| Data section |
BEGIN
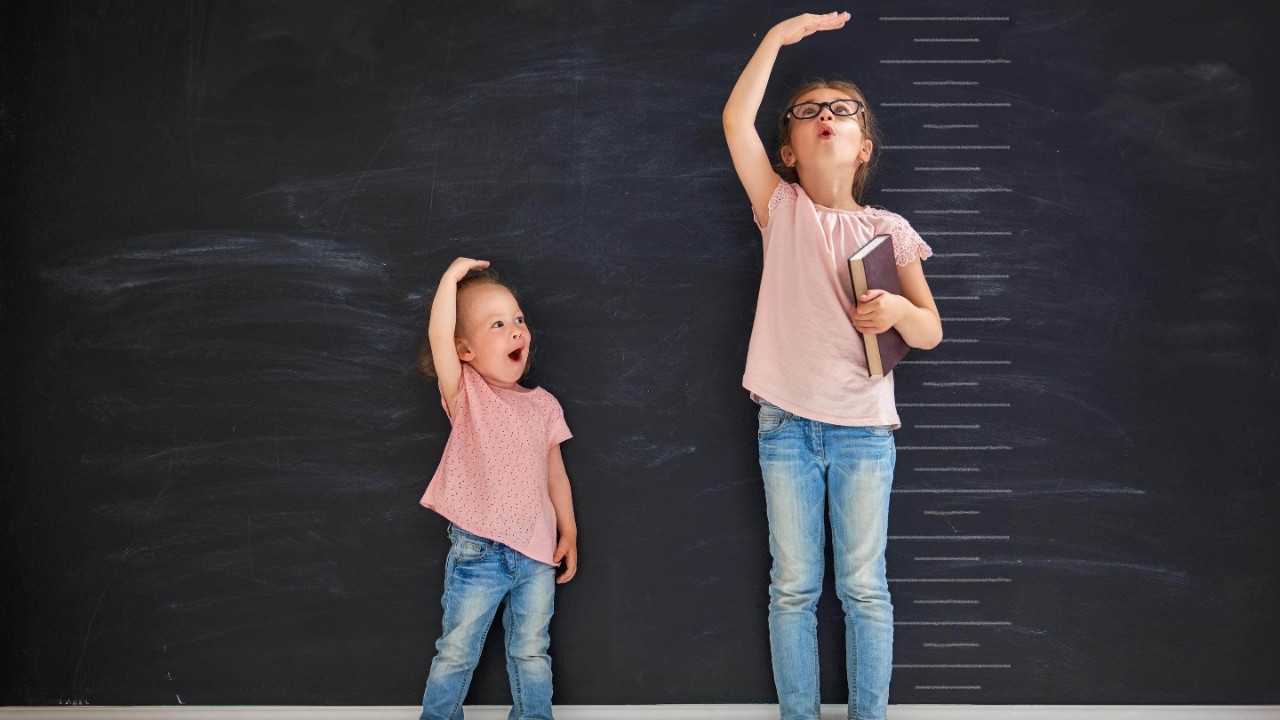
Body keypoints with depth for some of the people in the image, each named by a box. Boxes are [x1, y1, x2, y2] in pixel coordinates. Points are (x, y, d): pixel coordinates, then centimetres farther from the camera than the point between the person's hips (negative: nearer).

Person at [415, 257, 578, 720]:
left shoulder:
END
| Task details |
If you see a picture in the listing, skip it while copying everything else exactly.

| Written answer |
Body keypoints with depth for some of the people in the image, each named by a box. Boxes are [x1, y1, x2, y2] in pixel coordinates. Points are (x, y, d): pixel coordinates, then centimetres farther from the camera than the point between the person's hips (negative: nearer).

Person at [415, 257, 578, 720]:
left shoulder:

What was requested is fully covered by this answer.